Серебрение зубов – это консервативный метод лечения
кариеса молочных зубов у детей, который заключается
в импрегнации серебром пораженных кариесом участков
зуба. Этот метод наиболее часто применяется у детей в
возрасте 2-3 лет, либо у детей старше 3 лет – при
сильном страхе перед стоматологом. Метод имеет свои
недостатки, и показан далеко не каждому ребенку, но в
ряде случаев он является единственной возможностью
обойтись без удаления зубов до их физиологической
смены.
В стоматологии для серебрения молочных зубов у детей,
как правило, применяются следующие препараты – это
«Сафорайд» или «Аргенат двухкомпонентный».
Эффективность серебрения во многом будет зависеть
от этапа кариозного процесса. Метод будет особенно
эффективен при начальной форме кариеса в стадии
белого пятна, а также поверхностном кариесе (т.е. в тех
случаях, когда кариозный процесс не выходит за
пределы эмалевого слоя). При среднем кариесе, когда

-=-=-

_EXERCISE DETAILS:_
Word for word, quote the lines from the line containing "возрасте 2-3 лет, либо" through the end of the material, both included, and nothing else.

_RESPONSE BELOW:_
возрасте 2-3 лет, либо у детей старше 3 лет – при
сильном страхе перед стоматологом. Метод имеет свои
недостатки, и показан далеко не каждому ребенку, но в
ряде случаев он является единственной возможностью
обойтись без удаления зубов до их физиологической
смены.
В стоматологии для серебрения молочных зубов у детей,
как правило, применяются следующие препараты – это
«Сафорайд» или «Аргенат двухкомпонентный».
Эффективность серебрения во многом будет зависеть
от этапа кариозного процесса. Метод будет особенно
эффективен при начальной форме кариеса в стадии
белого пятна, а также поверхностном кариесе (т.е. в тех
случаях, когда кариозный процесс не выходит за
пределы эмалевого слоя). При среднем кариесе, когда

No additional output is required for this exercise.